=== SOURCE EXCERPT ===
::::
Metadata-Version: 2.1
Name: rapidnlp-datasets
Version: 0.1.0
Summary: Data pipelines for TensorFlow and PyTorch.
Home-page: https://github.com/naivenlp/rapidnlp-datasets
Author: ZhouYang Luo
Author-email: zhouyang.luo@gmail.com
License: Apache Software License
Platform: UNKNOWN
Classifier: Programming Language :: Python :: 3
Classifier: Programming Language :: Python :: 3.5
Classifier: Programming Language :: Python :: 3.6
Classifier: Programming Language :: Python :: 3.7
Classifier: Programming Language :: Python :: 3.8
Classifier: Programming Language :: Python :: 3.9
Classifier: License :: OSI Approved :: Apache Software License
Classifier: Operating System :: OS Independent
Classifier: Topic :: Scientific/Engineering :: Artificial Intelligence
Description-Content-Type: text/markdown
Provides-Extra: tf
Provides-Extra: pt
License-File: LICENSE

# rapidnlp-datasets

![Python package](https://github.com/naivenlp/rapidnlp-datasets/workflows/Python%20package/badge.svg)
::::
=== STATED EXERCISE A ===
Render the summary line "Data pipelines for TensorFlow and PyTorch." from the rapidnlp-datasets package metadata in Spanish.
=== STATED EXERCISE B ===
Pick up the rapidnlp-datasets package description after its badge line and carry it on.
The records have no connection to the rapidnlp-datasets package metadata.

=== DATA ROWS ===
::::
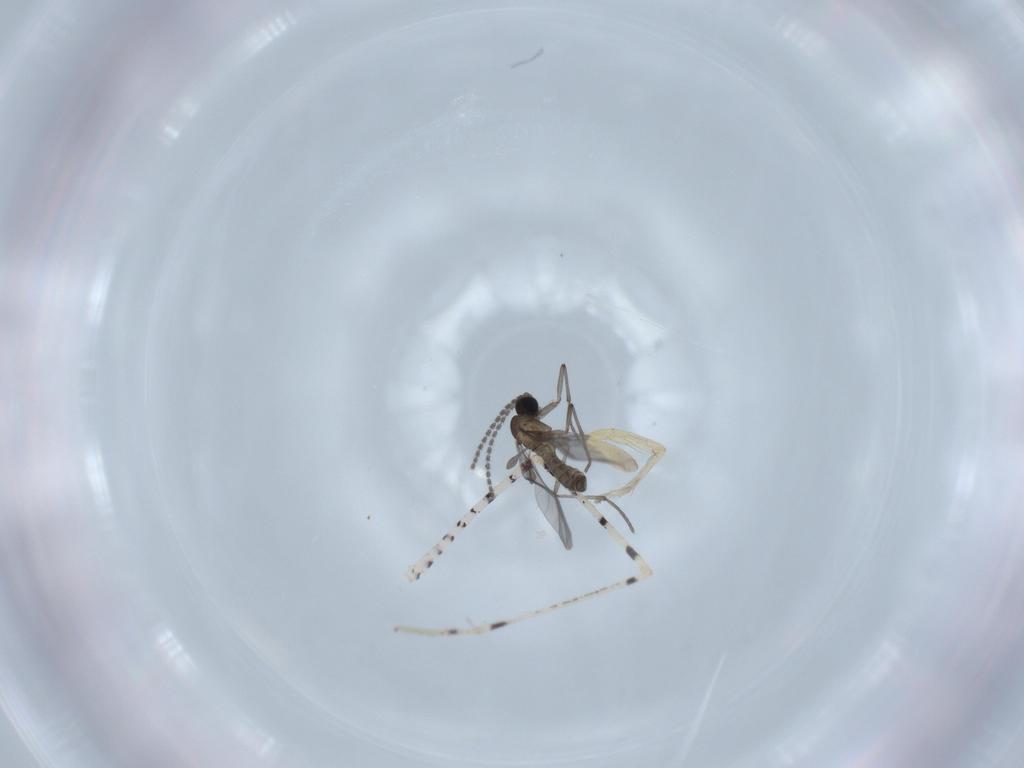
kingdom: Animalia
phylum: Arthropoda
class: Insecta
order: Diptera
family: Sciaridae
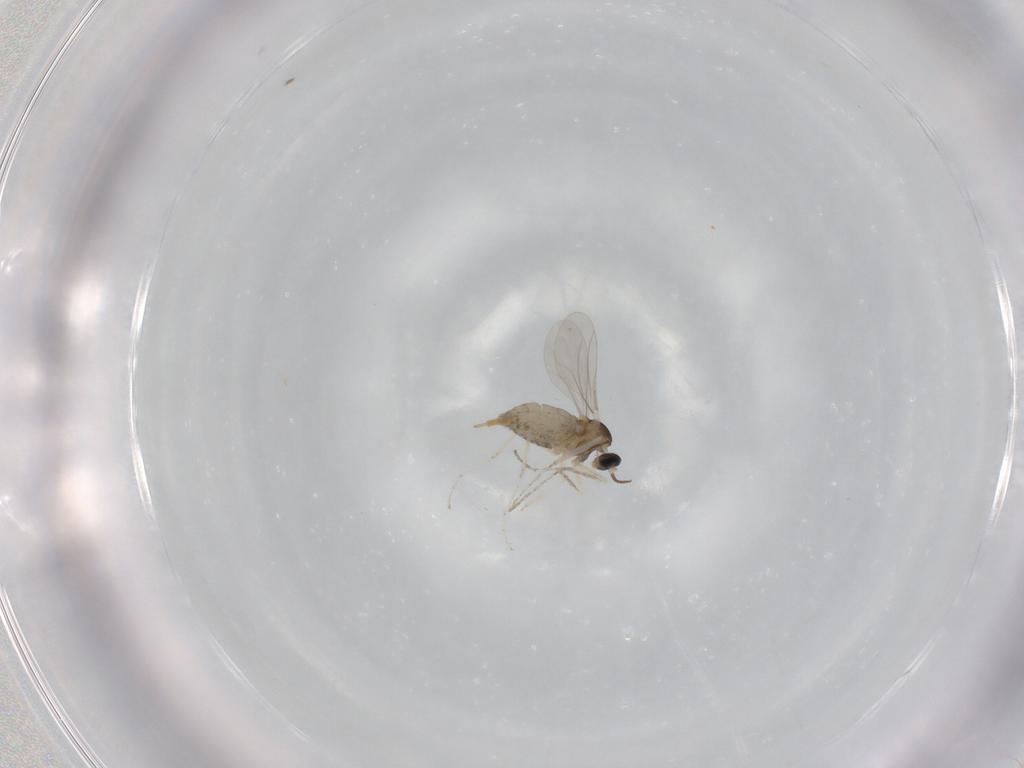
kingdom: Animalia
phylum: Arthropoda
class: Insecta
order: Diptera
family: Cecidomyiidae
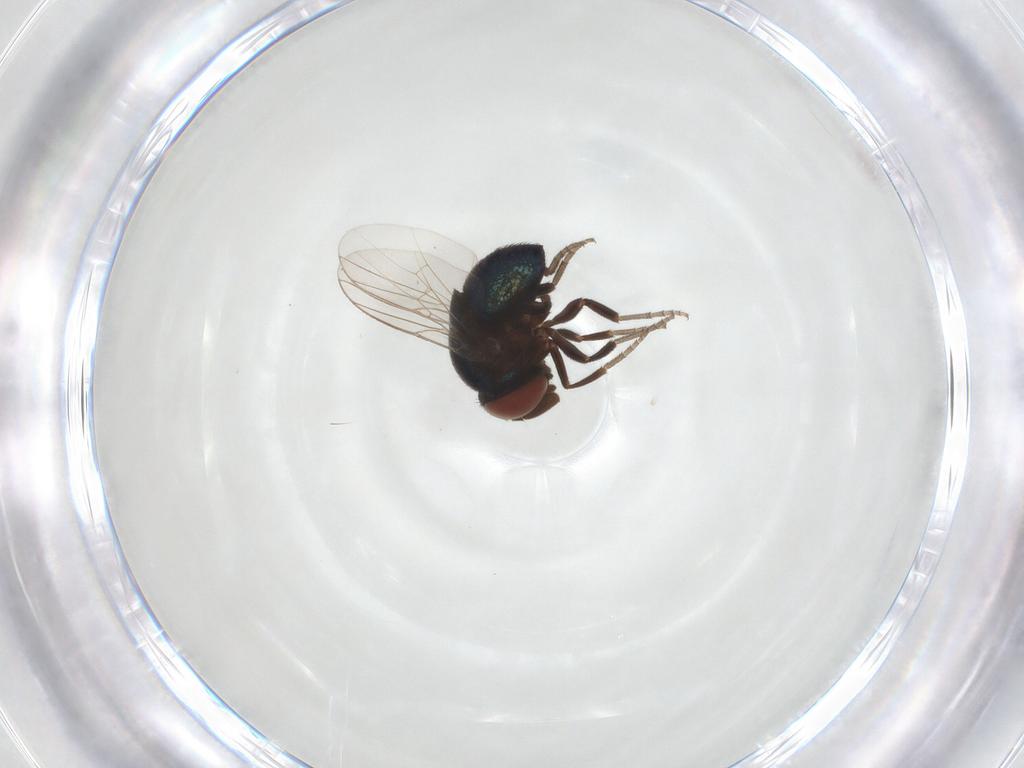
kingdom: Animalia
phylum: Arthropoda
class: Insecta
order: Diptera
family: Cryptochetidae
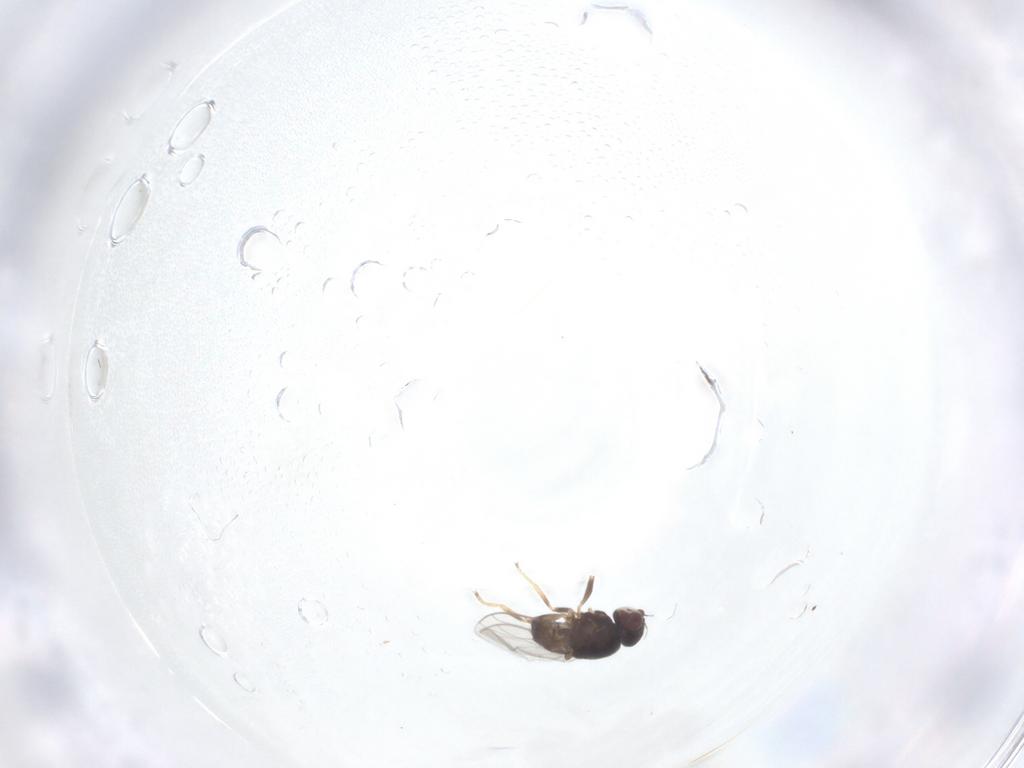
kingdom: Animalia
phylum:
::::
=== EXERCISE RESPONSE A ===
Canalizaciones de datos para TensorFlow y PyTorch.

=== EXERCISE RESPONSE B ===
[![PyPI version](https://badge.fury.io/py/rapidnlp-datasets.svg)](https://badge.fury.io/py/rapidnlp-datasets)
[![Python](https://img.shields.io/pypi/pyversions/rapidnlp-datasets.svg?style=plastic)](https://badge.fury.io/py/rapidnlp-datasets)


Data pipelines for both **TensorFlow** and **PyTorch** !

If you want to load public datasets, try:

* [tensorflow/datasets](https://github.com/tensorflow/datasets)
* [huggingface/datasets](https://github.com/huggingface/datasets)

If you want to load local, personal dataset with minimized boilerplate, use **rapidnlp-datasets**!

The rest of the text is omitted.